Explanation: When crew.kickoff() is called, the tasks are executed sequentially. The researcher agent, due to memory=True and the sequential Process, maintains the context from task1 and applies it to task2. The verbose=2 setting is excellent for observing how the agent’s internal thought process utilizes this context.

4. Semantic Kernel - Context Variables and MemoryStore

Semantic Kernel (SK) separates short-term context (using ContextVariables) from long-term memory (using MemoryStore). Planners then orchestrate when to use each.

Step 1: Initialize Kernel and add LLM and MemoryStore. Create a file named semantic_kernel_memory_example.py.

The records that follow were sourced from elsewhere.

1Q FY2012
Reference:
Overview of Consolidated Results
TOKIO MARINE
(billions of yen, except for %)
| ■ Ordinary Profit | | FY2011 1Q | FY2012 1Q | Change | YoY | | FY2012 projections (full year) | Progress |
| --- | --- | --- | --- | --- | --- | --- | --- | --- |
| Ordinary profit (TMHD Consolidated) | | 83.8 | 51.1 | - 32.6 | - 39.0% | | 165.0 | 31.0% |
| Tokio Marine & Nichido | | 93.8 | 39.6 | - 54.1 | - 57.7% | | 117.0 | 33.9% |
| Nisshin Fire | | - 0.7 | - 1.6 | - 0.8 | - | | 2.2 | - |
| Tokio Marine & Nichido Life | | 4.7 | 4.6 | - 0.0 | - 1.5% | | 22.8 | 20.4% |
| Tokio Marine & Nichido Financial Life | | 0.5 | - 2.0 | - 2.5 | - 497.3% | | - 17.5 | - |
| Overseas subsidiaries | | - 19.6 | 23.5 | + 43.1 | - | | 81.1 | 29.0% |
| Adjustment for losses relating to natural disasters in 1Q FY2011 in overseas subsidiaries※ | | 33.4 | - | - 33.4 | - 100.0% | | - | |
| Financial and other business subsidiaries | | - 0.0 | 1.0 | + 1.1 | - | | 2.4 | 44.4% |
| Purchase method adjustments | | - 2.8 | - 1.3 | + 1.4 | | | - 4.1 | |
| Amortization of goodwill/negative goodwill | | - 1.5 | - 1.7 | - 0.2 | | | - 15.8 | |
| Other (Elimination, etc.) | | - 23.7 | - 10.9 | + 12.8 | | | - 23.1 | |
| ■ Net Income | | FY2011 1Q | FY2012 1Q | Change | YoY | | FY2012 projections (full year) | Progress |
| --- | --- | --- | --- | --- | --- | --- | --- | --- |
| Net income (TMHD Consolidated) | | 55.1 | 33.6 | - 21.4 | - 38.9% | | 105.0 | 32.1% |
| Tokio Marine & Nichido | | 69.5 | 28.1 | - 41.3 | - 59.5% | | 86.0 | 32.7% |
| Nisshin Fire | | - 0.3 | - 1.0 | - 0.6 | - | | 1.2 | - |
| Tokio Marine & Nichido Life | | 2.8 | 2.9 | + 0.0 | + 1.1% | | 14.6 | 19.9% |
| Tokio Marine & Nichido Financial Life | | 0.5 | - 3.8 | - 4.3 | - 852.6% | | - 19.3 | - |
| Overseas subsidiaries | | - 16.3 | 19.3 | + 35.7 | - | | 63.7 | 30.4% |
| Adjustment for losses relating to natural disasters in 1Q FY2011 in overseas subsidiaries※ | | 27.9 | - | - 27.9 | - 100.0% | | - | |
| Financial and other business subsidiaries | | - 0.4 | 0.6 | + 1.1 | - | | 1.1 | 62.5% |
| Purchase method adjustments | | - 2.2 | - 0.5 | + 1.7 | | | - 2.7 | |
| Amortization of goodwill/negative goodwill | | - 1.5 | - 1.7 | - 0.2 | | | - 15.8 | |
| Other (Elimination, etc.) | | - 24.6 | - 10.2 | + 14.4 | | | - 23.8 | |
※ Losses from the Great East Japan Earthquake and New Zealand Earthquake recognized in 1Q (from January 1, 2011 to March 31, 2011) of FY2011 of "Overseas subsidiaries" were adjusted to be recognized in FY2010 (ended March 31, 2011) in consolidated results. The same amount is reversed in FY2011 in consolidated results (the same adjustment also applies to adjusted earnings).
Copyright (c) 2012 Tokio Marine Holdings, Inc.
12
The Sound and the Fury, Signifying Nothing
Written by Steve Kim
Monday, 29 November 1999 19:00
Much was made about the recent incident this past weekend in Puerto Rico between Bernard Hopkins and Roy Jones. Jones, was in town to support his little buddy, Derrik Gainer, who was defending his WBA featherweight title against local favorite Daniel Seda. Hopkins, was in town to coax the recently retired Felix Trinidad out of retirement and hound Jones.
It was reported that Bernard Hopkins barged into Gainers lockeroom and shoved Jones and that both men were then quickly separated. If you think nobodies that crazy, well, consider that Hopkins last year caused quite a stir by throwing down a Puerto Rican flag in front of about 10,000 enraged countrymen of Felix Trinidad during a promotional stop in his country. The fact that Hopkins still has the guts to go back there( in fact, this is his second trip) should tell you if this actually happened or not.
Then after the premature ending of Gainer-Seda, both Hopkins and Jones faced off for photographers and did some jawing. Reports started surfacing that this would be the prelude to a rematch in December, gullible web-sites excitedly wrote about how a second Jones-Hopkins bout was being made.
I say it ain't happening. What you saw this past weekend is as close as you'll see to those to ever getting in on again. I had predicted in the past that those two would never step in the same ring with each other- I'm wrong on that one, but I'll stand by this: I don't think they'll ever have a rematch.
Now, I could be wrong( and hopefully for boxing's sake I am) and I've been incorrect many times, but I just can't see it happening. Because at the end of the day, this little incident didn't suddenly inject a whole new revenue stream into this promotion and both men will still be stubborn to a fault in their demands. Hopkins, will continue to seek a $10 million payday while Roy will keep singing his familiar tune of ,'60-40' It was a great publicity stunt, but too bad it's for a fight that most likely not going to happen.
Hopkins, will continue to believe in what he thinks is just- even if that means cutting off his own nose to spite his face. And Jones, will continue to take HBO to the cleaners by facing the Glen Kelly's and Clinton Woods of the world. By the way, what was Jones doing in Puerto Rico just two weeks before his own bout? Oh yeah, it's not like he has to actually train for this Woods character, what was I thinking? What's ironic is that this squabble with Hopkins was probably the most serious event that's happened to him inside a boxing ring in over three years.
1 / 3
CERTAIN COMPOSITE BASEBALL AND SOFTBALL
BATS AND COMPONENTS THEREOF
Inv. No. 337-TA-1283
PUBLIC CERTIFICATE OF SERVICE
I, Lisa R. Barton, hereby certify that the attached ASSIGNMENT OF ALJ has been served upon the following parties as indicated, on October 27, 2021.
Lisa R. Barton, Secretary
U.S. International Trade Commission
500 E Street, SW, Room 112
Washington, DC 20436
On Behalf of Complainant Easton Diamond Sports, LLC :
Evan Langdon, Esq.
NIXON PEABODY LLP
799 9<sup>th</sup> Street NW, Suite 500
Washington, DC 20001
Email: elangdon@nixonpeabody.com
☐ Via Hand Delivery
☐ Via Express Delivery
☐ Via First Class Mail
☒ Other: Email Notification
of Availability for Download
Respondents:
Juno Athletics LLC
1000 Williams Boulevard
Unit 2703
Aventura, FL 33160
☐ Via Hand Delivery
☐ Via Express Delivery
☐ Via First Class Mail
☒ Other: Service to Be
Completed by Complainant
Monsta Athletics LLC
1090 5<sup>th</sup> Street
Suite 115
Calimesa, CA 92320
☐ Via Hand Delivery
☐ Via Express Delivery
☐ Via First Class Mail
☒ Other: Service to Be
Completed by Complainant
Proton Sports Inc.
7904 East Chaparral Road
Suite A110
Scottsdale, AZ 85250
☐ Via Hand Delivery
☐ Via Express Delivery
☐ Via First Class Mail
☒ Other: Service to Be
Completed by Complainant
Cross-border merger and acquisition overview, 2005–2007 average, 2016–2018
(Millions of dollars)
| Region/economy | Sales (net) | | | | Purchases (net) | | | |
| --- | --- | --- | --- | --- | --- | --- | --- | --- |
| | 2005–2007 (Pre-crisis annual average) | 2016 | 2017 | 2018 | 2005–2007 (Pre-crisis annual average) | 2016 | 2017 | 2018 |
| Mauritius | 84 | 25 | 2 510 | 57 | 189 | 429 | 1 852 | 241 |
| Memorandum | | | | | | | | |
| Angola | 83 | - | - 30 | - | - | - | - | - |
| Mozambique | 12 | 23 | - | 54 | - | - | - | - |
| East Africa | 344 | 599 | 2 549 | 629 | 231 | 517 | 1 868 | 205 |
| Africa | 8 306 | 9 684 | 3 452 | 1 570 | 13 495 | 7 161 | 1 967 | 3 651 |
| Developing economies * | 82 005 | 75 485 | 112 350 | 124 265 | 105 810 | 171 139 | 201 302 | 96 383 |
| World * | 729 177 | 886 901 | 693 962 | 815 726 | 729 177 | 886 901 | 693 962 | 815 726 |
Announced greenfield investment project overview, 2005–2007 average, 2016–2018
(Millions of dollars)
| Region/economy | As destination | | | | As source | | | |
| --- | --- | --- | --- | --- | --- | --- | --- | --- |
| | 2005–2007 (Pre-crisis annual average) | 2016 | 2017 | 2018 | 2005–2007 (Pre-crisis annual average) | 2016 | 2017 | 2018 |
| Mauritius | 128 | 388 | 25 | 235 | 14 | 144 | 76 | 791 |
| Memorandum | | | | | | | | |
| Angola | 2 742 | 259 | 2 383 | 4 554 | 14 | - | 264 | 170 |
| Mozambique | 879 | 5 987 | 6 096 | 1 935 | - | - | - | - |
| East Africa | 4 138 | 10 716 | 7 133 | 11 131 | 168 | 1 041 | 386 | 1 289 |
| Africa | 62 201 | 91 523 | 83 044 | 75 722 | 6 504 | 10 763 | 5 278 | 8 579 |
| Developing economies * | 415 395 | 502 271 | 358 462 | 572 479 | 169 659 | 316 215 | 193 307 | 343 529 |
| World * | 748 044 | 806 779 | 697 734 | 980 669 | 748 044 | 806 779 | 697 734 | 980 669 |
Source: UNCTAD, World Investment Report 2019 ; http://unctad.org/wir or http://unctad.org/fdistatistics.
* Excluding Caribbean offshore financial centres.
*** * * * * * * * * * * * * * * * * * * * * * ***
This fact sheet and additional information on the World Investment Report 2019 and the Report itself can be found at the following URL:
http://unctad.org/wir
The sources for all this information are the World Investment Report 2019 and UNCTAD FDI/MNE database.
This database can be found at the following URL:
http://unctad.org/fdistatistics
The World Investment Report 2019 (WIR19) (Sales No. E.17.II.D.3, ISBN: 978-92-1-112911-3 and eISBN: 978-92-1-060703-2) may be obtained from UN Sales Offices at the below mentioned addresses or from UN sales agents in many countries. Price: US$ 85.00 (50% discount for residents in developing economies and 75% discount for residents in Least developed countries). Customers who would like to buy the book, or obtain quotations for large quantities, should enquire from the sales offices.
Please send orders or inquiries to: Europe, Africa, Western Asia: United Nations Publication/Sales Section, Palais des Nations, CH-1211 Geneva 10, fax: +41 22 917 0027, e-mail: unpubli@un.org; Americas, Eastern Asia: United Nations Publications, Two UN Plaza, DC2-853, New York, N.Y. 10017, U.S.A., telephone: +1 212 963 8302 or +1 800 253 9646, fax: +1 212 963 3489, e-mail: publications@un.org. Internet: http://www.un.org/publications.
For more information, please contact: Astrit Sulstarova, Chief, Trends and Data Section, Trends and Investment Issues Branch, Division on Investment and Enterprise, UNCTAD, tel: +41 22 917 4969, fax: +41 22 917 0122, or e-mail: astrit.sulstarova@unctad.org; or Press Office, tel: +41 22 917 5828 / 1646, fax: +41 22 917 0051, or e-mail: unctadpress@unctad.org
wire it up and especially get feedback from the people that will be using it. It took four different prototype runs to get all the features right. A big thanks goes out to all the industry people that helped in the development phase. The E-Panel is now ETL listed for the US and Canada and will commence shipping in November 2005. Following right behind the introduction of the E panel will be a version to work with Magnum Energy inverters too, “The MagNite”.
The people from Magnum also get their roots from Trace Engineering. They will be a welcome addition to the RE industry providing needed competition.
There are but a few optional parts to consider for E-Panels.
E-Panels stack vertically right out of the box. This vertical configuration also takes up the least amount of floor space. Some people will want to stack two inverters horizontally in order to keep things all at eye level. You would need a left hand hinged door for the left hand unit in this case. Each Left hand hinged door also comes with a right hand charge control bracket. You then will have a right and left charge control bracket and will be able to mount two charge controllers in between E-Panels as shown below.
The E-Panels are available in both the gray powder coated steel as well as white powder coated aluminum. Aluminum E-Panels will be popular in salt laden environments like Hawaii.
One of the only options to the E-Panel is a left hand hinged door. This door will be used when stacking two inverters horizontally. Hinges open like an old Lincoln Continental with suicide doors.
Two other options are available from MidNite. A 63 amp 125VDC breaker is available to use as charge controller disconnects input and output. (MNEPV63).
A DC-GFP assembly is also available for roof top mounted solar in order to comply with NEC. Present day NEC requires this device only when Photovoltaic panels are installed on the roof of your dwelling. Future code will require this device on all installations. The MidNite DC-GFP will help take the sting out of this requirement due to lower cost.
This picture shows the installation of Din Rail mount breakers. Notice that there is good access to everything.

# semantic_kernel_memory_example.py
import semantic_kernel as sk
from semantic_kernel.connectors.ai.openai import OpenAIChatCompletion
from semantic_kernel.memory import VolatileMemoryStore # In-memory vector store for simplicity
from semantic_kernel.contents.chat_history import ChatHistory
import os

# Set your OpenAI API key as an environment variable
# os.environ["OPENAI_API_KEY"] = "YOUR_API_KEY"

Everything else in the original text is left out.